##### Entries provided
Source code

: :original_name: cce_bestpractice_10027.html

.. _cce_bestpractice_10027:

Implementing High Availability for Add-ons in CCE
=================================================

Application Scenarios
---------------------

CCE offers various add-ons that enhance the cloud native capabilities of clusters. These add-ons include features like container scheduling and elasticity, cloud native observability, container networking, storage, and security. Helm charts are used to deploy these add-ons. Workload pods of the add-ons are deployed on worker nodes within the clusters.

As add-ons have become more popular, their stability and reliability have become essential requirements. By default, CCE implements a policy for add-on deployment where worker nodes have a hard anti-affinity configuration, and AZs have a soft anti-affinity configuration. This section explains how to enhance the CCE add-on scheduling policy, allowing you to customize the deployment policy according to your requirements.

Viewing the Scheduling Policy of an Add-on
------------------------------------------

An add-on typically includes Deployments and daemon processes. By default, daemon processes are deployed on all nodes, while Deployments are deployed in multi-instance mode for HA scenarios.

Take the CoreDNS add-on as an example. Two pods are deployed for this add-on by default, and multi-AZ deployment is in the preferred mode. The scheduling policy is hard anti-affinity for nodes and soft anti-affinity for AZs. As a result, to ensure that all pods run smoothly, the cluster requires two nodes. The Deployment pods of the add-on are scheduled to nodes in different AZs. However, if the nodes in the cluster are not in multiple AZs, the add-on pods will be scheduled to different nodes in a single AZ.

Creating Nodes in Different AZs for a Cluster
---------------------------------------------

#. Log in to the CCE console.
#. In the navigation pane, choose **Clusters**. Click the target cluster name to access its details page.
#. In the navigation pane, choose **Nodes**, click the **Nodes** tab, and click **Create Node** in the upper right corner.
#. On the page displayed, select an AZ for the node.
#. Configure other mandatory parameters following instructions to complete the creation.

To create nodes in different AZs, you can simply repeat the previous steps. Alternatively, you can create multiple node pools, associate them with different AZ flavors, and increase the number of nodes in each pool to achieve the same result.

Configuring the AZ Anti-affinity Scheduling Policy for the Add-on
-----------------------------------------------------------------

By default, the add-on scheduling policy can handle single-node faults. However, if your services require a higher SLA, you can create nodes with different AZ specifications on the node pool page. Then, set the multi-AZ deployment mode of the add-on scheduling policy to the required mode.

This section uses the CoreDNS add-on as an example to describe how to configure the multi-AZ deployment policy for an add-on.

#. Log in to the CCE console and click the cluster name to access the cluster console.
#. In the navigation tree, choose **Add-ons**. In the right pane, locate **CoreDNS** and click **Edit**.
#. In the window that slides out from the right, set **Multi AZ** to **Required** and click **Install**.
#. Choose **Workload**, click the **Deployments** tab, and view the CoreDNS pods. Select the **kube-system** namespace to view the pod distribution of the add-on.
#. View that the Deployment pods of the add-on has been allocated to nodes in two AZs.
##########
What the exercise asks -
The answer must be the line containing "#. Log in to the CCE console and" and every line after it through the end of the records, repeated exactly.

Expected answer -
#. Log in to the CCE console and click the cluster name to access the cluster console.
#. In the navigation tree, choose **Add-ons**. In the right pane, locate **CoreDNS** and click **Edit**.
#. In the window that slides out from the right, set **Multi AZ** to **Required** and click **Install**.
#. Choose **Workload**, click the **Deployments** tab, and view the CoreDNS pods. Select the **kube-system** namespace to view the pod distribution of the add-on.
#. View that the Deployment pods of the add-on has been allocated to nodes in two AZs.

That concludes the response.